Gradient-free training of a neural network¶
Backpropagation needs a differentiable loss. When the thing you actually care
about is not differentiable — classification accuracy, a hard threshold, a
simulator's output, a discrete reward — PSO optimizes it directly. This tutorial
trains a small PyTorch network by optimizing its weights with turboswarm,
using accuracy (a step function, no gradient) as the objective.
The setup¶
A toy XOR-like problem (the two classes are separated by x0 * x1 > 0), which a
linear model cannot solve — it needs the hidden layer's nonlinearity.
import numpy as np
import torch
import torch.nn as nn
import turboswarm as pso
rng = np.random.RandomState(0)
X = rng.uniform(-2, 2, size=(200, 2)).astype(np.float32)
y = (X[:, 0] * X[:, 1] > 0).astype(np.int64) # XOR-like
Xt, yt = torch.from_numpy(X), torch.from_numpy(y)
torch.manual_seed(0)
model = nn.Sequential(nn.Linear(2, 8), nn.Tanh(), nn.Linear(8, 2))
Flatten the weights into a search vector¶
PSO searches a flat Vec<f64>, so we map between the swarm's position vector and
the model's parameter tensors.

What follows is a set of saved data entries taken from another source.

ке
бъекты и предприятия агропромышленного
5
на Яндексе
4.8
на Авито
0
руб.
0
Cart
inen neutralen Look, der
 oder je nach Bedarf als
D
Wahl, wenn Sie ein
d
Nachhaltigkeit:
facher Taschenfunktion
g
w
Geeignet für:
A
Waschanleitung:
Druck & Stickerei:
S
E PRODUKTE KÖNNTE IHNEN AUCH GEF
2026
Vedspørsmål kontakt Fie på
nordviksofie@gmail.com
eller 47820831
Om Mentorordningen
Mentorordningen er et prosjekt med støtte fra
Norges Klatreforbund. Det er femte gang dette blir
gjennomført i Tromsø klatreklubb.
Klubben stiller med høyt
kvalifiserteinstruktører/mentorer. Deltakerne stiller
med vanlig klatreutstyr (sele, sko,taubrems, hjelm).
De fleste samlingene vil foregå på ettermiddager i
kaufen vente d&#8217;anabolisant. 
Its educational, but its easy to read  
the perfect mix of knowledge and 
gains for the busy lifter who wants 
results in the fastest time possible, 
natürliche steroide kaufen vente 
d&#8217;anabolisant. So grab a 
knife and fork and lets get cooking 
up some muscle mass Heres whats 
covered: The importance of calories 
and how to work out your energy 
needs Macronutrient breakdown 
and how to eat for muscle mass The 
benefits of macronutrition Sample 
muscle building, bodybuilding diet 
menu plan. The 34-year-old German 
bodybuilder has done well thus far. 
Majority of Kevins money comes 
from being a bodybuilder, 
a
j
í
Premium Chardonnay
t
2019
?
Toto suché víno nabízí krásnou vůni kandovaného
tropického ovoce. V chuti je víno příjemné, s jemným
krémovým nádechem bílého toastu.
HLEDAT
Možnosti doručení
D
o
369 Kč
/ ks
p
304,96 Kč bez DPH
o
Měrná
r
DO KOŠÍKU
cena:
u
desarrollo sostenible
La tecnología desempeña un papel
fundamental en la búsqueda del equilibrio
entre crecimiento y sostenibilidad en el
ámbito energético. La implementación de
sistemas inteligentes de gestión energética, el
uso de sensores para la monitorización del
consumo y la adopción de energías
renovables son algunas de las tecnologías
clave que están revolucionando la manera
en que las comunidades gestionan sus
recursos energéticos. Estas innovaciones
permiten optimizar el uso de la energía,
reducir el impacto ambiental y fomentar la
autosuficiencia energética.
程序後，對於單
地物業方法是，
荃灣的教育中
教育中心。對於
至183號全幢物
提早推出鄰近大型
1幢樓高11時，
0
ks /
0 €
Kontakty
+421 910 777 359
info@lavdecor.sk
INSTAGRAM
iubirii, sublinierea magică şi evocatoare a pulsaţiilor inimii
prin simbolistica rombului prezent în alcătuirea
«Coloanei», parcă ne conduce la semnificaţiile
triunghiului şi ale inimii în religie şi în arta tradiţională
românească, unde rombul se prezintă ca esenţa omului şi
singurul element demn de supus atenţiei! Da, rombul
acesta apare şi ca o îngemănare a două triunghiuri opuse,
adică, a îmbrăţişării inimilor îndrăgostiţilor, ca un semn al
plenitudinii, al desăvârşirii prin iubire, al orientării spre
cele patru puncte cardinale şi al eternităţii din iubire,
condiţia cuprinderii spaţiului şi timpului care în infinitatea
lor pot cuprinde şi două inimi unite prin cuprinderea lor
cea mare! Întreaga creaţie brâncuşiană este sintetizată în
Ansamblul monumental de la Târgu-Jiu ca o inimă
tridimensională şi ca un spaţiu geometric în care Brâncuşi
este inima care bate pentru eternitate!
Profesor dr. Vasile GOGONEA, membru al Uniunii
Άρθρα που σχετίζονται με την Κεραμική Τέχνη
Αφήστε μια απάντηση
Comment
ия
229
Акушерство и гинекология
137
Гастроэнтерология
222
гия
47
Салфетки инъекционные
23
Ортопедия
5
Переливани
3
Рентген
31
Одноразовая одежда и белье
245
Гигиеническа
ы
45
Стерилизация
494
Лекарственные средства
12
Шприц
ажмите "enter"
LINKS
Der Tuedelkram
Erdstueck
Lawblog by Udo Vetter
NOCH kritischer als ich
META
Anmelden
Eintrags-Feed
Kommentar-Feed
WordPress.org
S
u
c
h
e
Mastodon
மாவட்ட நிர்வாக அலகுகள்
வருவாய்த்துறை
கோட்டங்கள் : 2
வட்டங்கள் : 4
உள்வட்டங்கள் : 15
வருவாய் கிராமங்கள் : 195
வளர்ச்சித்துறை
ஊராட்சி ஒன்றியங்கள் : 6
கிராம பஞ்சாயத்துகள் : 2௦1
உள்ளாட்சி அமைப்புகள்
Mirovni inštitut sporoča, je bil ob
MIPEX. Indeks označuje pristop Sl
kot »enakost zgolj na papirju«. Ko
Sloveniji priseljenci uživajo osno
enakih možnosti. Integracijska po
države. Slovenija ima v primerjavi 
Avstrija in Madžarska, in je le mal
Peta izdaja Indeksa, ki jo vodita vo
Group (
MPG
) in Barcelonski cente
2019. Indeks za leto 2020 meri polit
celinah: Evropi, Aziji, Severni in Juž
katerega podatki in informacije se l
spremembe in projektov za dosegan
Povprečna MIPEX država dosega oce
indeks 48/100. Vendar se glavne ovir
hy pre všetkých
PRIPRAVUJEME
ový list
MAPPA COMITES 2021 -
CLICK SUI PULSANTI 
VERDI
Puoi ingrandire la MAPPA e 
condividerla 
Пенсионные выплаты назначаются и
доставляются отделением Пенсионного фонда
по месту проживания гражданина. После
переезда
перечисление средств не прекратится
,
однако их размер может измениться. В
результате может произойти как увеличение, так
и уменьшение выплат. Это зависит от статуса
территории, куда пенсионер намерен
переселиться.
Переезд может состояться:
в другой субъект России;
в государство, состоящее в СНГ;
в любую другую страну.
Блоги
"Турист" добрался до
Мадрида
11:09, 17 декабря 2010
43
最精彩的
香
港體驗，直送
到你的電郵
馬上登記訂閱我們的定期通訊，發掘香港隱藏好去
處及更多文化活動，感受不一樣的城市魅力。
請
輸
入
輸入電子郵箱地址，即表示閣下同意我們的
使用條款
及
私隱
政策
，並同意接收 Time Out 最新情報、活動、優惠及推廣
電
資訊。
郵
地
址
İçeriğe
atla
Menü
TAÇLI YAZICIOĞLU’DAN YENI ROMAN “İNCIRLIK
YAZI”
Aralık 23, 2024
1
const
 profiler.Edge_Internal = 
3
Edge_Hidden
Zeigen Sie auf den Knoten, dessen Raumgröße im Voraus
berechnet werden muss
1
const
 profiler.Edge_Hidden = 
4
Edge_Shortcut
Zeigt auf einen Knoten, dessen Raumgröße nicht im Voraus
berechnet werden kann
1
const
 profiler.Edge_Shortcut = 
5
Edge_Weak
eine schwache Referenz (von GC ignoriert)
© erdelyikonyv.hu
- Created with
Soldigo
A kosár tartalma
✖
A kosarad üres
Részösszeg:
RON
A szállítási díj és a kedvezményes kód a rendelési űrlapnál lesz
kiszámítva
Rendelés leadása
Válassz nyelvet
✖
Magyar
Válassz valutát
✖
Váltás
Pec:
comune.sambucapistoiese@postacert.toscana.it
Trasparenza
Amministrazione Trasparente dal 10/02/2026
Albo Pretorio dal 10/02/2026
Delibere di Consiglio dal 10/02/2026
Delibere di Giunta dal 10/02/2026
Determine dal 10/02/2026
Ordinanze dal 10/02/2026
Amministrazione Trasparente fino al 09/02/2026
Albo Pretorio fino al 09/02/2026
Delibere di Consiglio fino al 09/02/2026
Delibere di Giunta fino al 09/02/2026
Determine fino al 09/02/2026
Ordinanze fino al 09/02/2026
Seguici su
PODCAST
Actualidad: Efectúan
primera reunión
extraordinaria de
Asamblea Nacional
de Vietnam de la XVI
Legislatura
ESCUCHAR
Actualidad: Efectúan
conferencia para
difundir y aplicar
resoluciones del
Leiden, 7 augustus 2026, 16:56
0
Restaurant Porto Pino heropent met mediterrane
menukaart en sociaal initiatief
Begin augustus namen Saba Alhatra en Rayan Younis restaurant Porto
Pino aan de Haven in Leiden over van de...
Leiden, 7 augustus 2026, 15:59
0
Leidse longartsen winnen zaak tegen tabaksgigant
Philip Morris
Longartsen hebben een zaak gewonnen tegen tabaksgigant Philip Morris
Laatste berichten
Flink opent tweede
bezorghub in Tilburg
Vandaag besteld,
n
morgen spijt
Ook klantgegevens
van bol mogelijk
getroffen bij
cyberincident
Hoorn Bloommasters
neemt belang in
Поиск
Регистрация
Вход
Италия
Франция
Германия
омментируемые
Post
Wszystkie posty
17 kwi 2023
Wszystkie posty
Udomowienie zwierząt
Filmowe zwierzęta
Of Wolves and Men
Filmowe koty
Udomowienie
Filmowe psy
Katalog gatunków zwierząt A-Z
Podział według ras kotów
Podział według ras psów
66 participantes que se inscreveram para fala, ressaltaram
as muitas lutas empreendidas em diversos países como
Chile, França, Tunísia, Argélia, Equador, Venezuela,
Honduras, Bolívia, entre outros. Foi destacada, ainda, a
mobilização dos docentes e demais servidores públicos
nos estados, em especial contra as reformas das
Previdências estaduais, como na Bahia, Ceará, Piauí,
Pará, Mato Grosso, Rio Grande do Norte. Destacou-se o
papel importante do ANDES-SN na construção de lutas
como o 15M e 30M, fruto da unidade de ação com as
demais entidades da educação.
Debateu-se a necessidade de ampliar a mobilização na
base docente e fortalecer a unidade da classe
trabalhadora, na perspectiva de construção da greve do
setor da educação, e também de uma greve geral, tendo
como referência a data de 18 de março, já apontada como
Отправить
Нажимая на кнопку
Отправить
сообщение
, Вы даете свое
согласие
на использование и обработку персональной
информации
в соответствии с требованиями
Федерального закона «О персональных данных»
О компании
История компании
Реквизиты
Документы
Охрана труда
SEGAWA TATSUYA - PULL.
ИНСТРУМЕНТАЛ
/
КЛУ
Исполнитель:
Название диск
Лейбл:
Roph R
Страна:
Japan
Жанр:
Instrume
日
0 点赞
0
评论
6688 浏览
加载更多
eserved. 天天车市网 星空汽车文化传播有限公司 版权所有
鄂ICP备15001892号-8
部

The model here has 42 parameters.
shapes = [p.shape for p in model.parameters()]
sizes = [p.numel() for p in model.parameters()]
n_params = sum(sizes) # 42
def set_params(vec):
i = 0
with torch.no_grad():
for p, shape, size in zip(model.parameters(), shapes, sizes):
p.copy_(torch.tensor(vec[i:i + size], dtype=torch.float32).view(shape))
i += size
Optimize a non-differentiable objective¶
The objective sets the weights, runs a forward pass, and returns negative
accuracy (PSO minimizes). There is no gradient anywhere — argmax and the
equality count are not differentiable, which is exactly the point.
def neg_accuracy(vec):
set_params(vec)
with torch.no_grad():
pred = model(Xt).argmax(dim=1)
return -(pred == yt).float().mean().item()
result = pso.minimize(
neg_accuracy,
bounds=[(-3, 3)] * n_params,
n_particles=60, max_iter=200, seed=0,
)
print(f"{-result.best_value:.3f}") # 1.000 — perfect accuracy
set_params(result.best_position) # load the best weights back into the model
The swarm finds weights that classify the XOR-like data perfectly (accuracy
1.000), without ever computing a gradient.
When this is useful¶
This is not a replacement for SGD on large differentiable models — gradients are far more efficient there. PSO earns its place when the objective is not differentiable or not available in closed form:
- optimizing a discrete metric directly (accuracy, F1, a business KPI),
- tuning non-differentiable components (thresholds, routing, architecture choices) of a pipeline,
- black-box settings where you only observe the output (simulators, RL returns).
The same pattern works with any framework (TensorFlow, JAX, NumPy) — only the
forward pass inside the objective changes. For tuning hyperparameters rather
than weights, use PSOSearchCV instead.